Home Coming

[A three-story building called Nesika Illahee]

SILETZ - Rising from the ground these days on a just over a half-acre parcel once the site of the Native village of Neerchokikoo and now the corner of Northeast Holman Street and 42nd Avenue in Portland, Oregon, is a three-story building called Nesika Illahee. In the Chinook language the name means "Our Place." When it opens later this year, it will offer 59 1-, 2- and 3-bedroom units of affordable housing and, says Paul Lumley, (https://nayapdx.org/blog/2018/11/20/historic-affordable-housing-project-in-portland) the executive director of the Native American Youth and Family Center - or NAYA -that is developing the complex, an "opportunity for Native Americans to return to what is now the Cully neighborhood."

Community Developments Partners of Portland is the developer of the project which also will included a community space, a garden and an outdoor plaza with an exterior featuring, says The Daily Journal of Commerce, (http://djcoregon.com/news/2019/04/05/affordable-housing-project-benefit-native-american-community) "carved wood columns, painted murals and additional Native artwork." Once open, NAYA and the Native American Rehabilitation Association will collaborate to provide "culturally-specific wraparound services" including onsite behavioral health, dental, and recovery services.

It's an impressive, first-of-a-kind partnership, especially because of its partners. A portion of the funding for the Nesika Illahee is being provided by the Confederated Tribes of the Siletz Indians using HUD Indian Housing Block Grant funds. Traditionally, Tribes use those HUD funds to expand or preserve the inventory of affordable housing on their reservations.

The Siletz reservation is a good 130 miles southwest of the corner of Northeast Holman and 42nd in Portland. The Confederations' investment in a Portland development, some might say, is "a bit of a stretch."

■ Exercise tasks:
(1) In the housing article, rewrite the part from "It's an impressive, first-of-a-kind" up to and including "on their reservations.", replacing "Confederated Tribes of the Siletz Indians" with "Siletz Tribes".
(2) Condense the paragraph of the housing article that begins "Community Developments Partners of Portland" into a bulleted list that keeps its main facts.

■ Data excerpts:
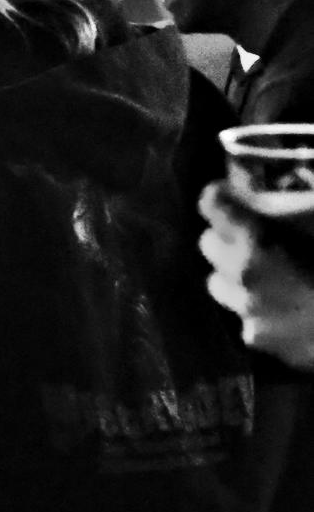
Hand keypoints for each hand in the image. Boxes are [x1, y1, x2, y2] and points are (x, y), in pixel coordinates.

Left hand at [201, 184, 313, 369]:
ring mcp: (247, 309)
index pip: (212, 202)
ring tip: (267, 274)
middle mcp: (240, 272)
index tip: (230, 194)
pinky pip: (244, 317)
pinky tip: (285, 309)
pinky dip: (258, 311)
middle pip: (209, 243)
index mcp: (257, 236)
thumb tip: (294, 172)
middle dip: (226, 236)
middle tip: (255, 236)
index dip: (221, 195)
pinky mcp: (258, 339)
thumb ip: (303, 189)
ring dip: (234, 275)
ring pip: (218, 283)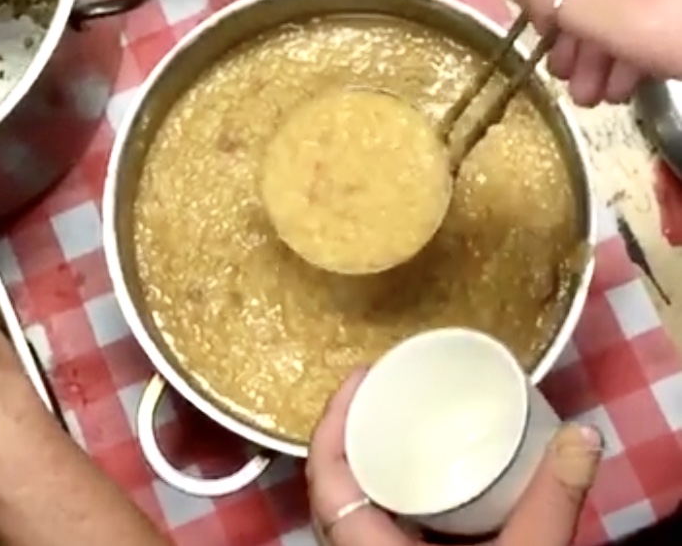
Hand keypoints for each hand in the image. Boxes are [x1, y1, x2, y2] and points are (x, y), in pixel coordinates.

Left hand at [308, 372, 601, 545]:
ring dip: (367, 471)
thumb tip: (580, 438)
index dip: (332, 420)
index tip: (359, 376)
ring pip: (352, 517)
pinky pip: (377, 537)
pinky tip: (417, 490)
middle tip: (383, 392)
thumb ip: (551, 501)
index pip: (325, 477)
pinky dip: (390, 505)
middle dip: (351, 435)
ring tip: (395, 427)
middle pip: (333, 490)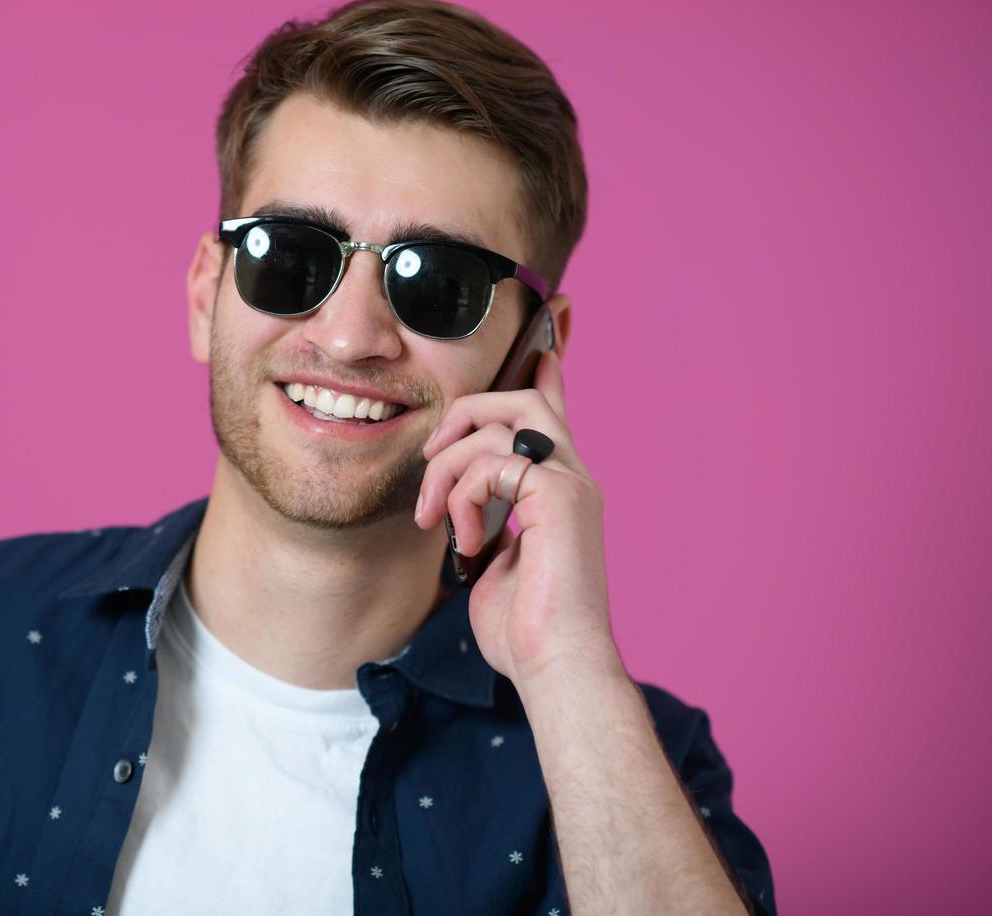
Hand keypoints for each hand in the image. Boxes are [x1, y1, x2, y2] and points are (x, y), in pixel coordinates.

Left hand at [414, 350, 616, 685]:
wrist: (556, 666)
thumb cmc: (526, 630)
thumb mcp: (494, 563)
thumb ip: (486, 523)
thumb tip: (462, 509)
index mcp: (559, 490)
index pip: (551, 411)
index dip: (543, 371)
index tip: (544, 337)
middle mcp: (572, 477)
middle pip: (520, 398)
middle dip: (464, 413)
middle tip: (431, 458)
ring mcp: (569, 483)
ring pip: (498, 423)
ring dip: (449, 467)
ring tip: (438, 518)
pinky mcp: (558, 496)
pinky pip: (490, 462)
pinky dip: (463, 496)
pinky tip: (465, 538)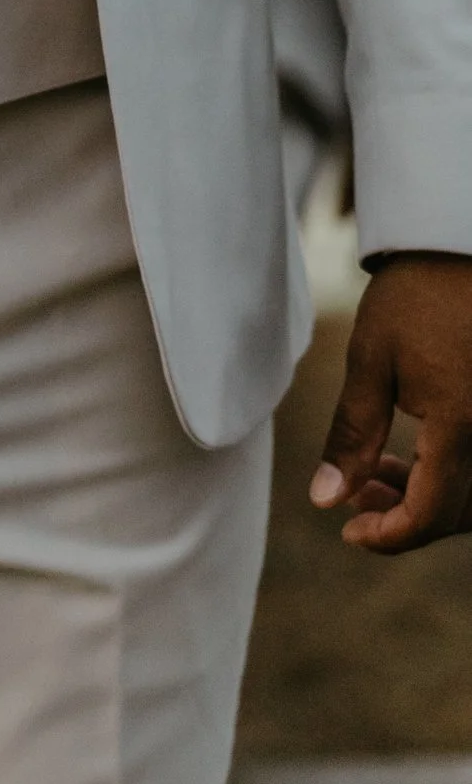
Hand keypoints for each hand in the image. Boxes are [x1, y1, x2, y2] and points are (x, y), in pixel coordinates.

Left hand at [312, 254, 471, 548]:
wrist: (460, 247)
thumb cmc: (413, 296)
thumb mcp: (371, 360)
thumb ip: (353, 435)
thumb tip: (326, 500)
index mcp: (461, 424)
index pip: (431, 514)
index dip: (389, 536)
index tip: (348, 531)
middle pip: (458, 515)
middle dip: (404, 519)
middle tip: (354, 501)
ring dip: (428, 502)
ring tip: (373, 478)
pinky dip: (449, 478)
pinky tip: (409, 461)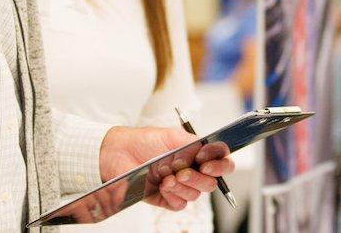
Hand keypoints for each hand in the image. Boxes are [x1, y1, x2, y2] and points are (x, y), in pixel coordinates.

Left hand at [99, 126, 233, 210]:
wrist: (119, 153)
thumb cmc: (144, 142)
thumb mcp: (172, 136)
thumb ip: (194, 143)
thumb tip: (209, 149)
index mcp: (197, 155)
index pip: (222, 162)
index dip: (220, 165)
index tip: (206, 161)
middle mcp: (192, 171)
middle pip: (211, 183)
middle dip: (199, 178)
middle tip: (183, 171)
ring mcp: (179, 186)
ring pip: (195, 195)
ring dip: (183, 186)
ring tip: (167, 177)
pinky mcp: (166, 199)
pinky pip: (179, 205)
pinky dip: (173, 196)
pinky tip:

■ Answers to each task:
(1)
It's an impressive, first-of-a-kind partnership, especially because of its partners. A portion of the funding for the Nesika Illahee is being provided by the Siletz Tribes using HUD Indian Housing Block Grant funds. Traditionally, Tribes use those HUD funds to expand or preserve the inventory of affordable housing on their reservations.

(2)
- Developer: Community Developments Partners of Portland
- Features: a community space, a garden, and an outdoor plaza
- Exterior, per The Daily Journal of Commerce: carved wood columns, painted murals, and additional Native artwork
- Services after opening: NAYA and the Native American Rehabilitation Association will jointly provide culturally-specific wraparound services, including onsite behavioral health, dental, and recovery services